While each of us continued to try to speak with someone to resolve the issue, I went to the bar myself to see if I could talk to someone directly. I was told by the bartender that they don’t serve vendors. I explained, politely and professionally, that our contract was an artist contract, not a vendor contract, and that being fed was part of the agreement.

At this point, the bartender got in my face and openly mocked me—making exaggerated mocking faces and repeating my words back in a childish “meh meh meh” voice instead of responding. It took everything in me to stay professional. By then, we’d been trying to resolve the situation for about 20 minutes. Nothing was working.

I turned and went back to the stage and just pressed stop. Deafening silence permeated the atmosphere. This got their attention and magically, the assistant finally put the agent on the phone with us. The agent told us over the phone that he didn’t care what had been agreed to, he wasn’t going to help us, and that was that.

Shortly after, the mother of the bride came up to the stage and asked what was going on. I calmly explained that this wasn’t what we had agreed to. She said, “Just keep playing and we’ll fix it later.”

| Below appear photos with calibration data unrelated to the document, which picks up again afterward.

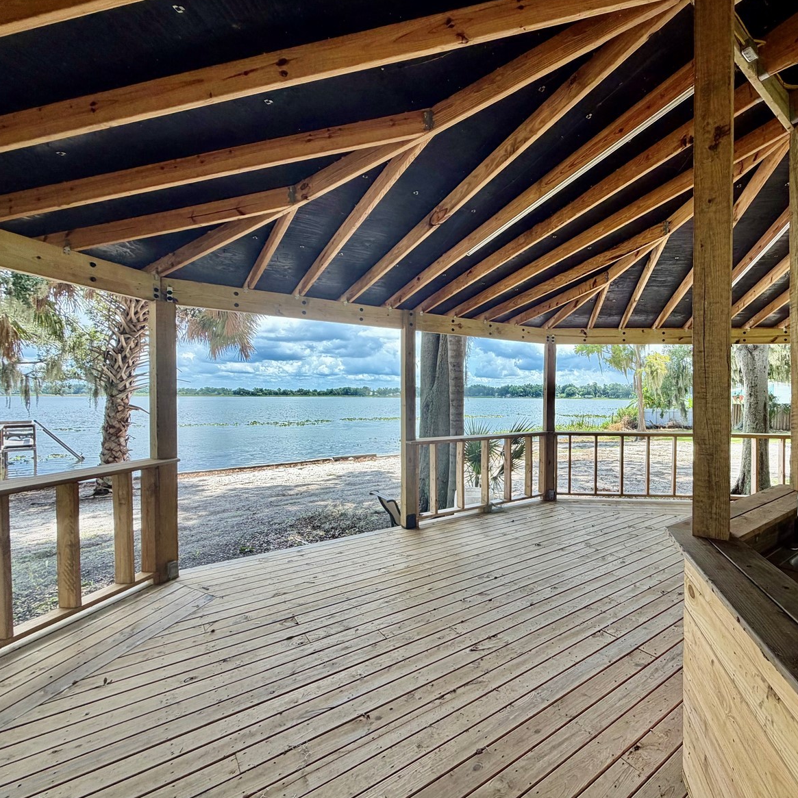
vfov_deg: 84.0
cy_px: 403
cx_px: 520
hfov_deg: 81.6
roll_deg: -0.1
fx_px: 443
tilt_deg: -0.6
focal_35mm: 17
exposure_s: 1/244
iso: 40
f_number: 2.2
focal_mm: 2.22
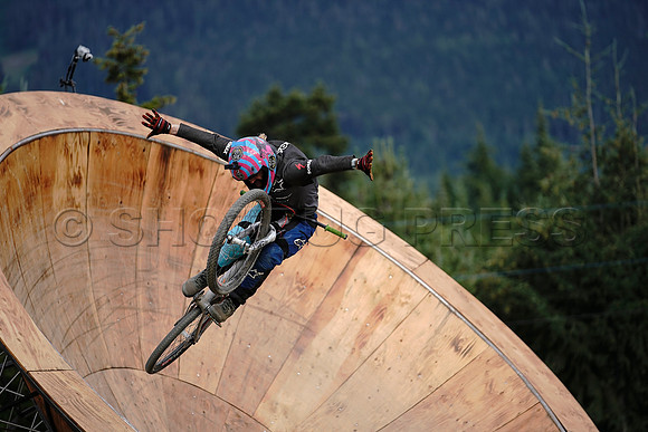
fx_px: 3313
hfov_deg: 11.2
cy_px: 216
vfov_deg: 7.5
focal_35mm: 184
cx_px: 324
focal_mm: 184
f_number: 2.8
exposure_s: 1/1000
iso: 200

I was calm on the outside but freaking out on the inside. I didn’t want to ruin someone’s wedding. I knew that if we kept playing, we’d lose any leverage we had. Inside, I was scared poopless.

I wasn’t trying to cause trouble. But D and I were responsible for our band, and we couldn’t ask them to work under conditions that weren’t what we had agreed to. And frankly, I didn't want to work under conditions we hadn't agreed to. It honestly felt like I physically couldn’t hold it in anymore. I dug deep and replied, respectfully but firmly, “With all due respect, please fix this first, and then I’ll continue.”

The moment I put my foot down, the issue was magically solved. My bandmates and I were immediately served food and drinks. The rest of the wedding went perfectly. Everyone had an amazing time. The guests danced all night to the very last song. We played our faces off. We never worked with that agent again.

So, AITA for stopping the music in the middle of the wedding reception until our musicians were treated the way we were promised?

This is what people had to say to OP:

said:

NTA. You used the only leverage you had. People like that try to draw every ounce of blood out of you. Well played!

OP responded:

Thank you. That gig was a hard lesson, but it taught me to start putting everything in writing.I started adding very explicit clauses to my performance contracts after that (and a few other experiences), and it’s honestly saved me more than once.

said:

No, you are NTA. They tried to cheap out on you, you didn't let that happen. I think the guests were wondering what happened, maybe that was a reason for the parents to honor their contract instead of being exposed as what they were, greedy insincere people.

said:

You were absolutely right, and I hope you were petty enough to tell your other musician friends to not work with that agent either!

And said:

Well played! NTA I would have been every bit as POed as you were. And that bartender should be fired for his behavior.